▶ **YOUR TASKS**
• A. In the text about the Miami Shores front-yard garden lawsuit, what daily fine did the village say the couple would face if they kept their garden?
• B. Extend the news text about the Miami Shores front-yard garden lawsuit, picking up after its final sentence.

-- START OF GIVEN TEXT --

Miami-Dade Circuit Judge Spencer Eig denied the Miami suburb’s motion to dismiss a lawsuit filed by residents challenging the municipal ban on front-yard vegetable gardens. The decision keeps alive the lawsuit filed last November by Hermine Ricketts and Tom Carroll.

Related: Case Pits Zoning Enforcement Rights Against Property Owners

Miami Shores adopted the zoning ordinance in 2013 banning front-yard vegetable plants. Trees, fruit and garden gnomes are fine.

The couple used their front yard to grow vegetables and other plants for 17 years. Miami Shores told Ricketts and Carroll to destroy their garden or face fines of $50 per day. They complied but fought back with the lawsuit.

-- END OF GIVEN TEXT --
-- START OF RECORDED INFORMATION --

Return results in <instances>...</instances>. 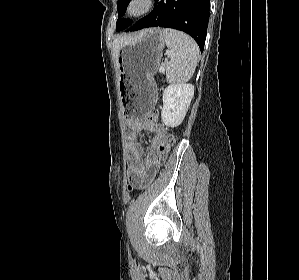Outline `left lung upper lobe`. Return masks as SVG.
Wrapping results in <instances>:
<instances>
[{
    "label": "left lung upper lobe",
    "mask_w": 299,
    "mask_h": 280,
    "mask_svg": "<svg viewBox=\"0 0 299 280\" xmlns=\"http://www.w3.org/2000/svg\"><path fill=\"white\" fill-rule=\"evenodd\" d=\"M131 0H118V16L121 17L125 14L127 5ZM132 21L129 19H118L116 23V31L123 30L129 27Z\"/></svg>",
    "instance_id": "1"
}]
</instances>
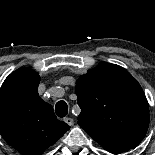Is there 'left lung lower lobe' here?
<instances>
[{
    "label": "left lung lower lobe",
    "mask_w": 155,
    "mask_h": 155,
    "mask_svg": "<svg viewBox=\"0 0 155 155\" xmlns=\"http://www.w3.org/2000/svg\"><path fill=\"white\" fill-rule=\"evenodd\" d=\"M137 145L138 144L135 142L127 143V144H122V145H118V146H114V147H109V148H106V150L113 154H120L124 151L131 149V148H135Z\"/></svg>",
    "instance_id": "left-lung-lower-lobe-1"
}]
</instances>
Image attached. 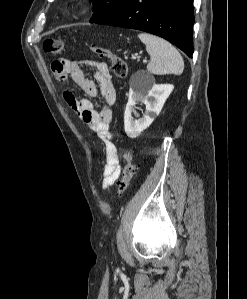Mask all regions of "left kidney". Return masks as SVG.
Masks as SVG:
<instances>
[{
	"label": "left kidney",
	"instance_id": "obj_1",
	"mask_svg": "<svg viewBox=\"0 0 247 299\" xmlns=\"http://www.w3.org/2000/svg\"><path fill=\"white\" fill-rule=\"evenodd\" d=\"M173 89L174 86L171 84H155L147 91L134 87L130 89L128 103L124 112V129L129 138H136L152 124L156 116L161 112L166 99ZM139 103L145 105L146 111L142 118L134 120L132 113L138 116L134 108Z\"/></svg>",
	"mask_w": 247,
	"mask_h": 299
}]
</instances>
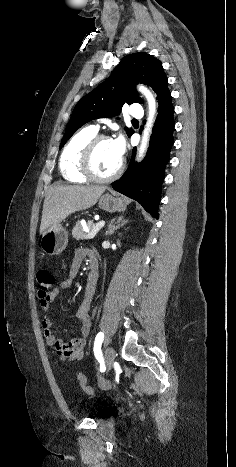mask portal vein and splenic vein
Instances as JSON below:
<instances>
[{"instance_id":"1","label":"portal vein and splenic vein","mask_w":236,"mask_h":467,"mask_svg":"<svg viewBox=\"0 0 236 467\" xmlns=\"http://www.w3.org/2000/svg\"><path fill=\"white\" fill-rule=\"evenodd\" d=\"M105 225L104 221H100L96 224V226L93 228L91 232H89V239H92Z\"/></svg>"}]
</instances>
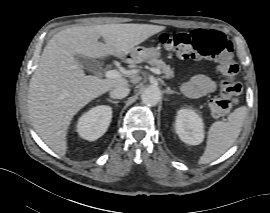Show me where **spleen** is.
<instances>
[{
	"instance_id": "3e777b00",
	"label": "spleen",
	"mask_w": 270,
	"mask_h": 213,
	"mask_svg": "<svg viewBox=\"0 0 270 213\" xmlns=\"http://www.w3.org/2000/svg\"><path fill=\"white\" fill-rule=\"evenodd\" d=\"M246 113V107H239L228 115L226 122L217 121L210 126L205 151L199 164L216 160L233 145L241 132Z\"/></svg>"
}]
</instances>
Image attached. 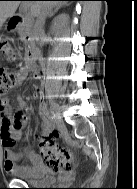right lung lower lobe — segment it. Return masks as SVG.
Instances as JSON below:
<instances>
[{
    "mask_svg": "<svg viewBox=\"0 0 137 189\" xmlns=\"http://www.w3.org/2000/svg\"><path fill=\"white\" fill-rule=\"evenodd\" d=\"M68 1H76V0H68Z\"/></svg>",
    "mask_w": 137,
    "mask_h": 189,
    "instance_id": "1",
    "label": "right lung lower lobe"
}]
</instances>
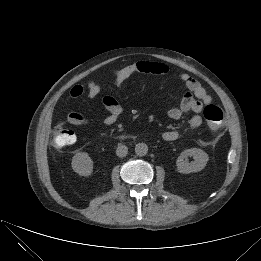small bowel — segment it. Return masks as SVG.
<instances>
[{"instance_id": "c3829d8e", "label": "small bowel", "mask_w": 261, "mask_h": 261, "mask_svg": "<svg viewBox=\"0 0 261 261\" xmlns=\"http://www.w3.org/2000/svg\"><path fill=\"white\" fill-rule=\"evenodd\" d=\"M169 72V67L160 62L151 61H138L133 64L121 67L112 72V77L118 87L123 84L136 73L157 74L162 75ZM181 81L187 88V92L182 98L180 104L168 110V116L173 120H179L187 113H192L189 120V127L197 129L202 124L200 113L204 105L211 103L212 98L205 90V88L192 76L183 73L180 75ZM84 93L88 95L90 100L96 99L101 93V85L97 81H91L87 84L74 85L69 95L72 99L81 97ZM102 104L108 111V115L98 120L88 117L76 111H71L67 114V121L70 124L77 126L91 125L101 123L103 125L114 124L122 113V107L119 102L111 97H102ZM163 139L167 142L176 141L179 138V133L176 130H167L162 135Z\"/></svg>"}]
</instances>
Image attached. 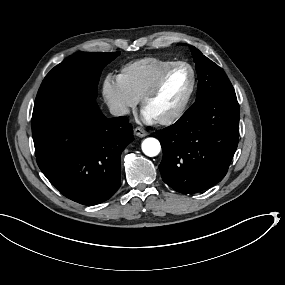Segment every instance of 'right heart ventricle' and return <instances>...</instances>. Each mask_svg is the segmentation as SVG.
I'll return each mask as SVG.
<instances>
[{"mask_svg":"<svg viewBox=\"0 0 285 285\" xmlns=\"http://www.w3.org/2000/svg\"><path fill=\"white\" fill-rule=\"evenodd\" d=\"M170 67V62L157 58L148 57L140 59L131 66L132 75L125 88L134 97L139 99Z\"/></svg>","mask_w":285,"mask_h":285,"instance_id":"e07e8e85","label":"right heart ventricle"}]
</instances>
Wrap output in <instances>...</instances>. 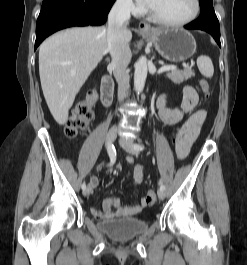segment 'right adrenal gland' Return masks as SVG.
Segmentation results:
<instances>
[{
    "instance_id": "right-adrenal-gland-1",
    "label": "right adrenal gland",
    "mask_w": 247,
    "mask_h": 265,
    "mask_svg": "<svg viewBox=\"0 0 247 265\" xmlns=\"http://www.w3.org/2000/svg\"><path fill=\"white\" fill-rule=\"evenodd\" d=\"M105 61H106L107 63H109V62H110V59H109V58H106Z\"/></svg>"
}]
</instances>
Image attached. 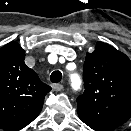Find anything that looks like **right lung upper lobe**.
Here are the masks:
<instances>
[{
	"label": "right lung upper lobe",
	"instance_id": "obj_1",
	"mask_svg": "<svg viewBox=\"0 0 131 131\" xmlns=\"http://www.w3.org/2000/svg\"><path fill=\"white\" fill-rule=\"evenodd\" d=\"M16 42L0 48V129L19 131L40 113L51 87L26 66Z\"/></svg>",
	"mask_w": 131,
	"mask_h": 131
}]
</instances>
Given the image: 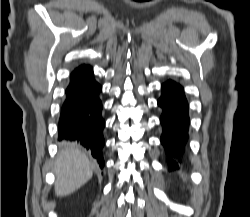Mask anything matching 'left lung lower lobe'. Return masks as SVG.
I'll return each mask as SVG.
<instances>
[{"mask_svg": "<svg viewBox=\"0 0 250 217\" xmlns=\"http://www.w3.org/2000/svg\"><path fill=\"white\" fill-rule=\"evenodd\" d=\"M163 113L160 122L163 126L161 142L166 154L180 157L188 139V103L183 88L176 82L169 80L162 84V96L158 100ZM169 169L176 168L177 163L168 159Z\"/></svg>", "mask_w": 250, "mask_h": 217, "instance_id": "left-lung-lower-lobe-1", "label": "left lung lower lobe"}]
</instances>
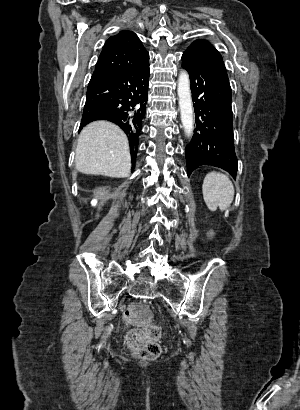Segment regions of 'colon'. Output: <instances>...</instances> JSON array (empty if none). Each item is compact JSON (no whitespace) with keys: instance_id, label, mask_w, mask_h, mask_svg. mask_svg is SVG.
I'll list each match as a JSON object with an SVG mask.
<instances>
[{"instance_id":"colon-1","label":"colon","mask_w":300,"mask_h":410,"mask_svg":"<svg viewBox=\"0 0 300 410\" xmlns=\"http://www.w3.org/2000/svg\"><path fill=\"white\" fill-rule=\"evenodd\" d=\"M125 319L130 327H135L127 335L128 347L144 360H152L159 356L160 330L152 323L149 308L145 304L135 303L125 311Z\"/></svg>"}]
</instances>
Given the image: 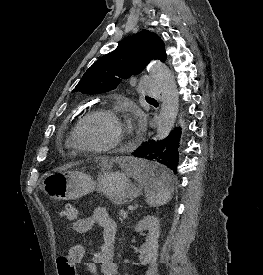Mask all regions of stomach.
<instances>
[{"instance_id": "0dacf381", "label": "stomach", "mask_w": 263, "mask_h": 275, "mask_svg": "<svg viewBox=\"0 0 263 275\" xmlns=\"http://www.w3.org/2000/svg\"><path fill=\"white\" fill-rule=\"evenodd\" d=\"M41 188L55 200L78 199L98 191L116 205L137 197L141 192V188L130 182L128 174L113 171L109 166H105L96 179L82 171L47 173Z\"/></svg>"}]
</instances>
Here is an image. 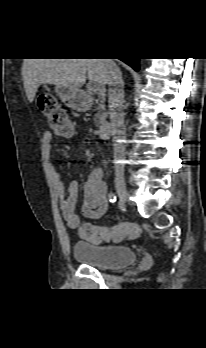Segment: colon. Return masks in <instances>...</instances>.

-- END OF RECORDED INFORMATION --

▶ **THE RESULTS**
• A. $50 per day.

• B.
“Miami Shores’ ban on front-yard vegetable gardens doesn’t make any sense,” said attorney Ari Bargil, who represents the couple and the Virginia-based Institute for Justice, a property-rights group that has taken up the couple’s cause. “A yard does not become unsightly just because you can eat some of the things you grow there.”

Bargil said the Florida Constitution protects the property rights of homeowners who want to use their property in a peaceful, productive manner.

“We look forward to not only vindicating our clients’ rights but to securing a ruling that protects that right for the benefit of all Floridians,” he said.

Miami Shores does not comment on pending litigation.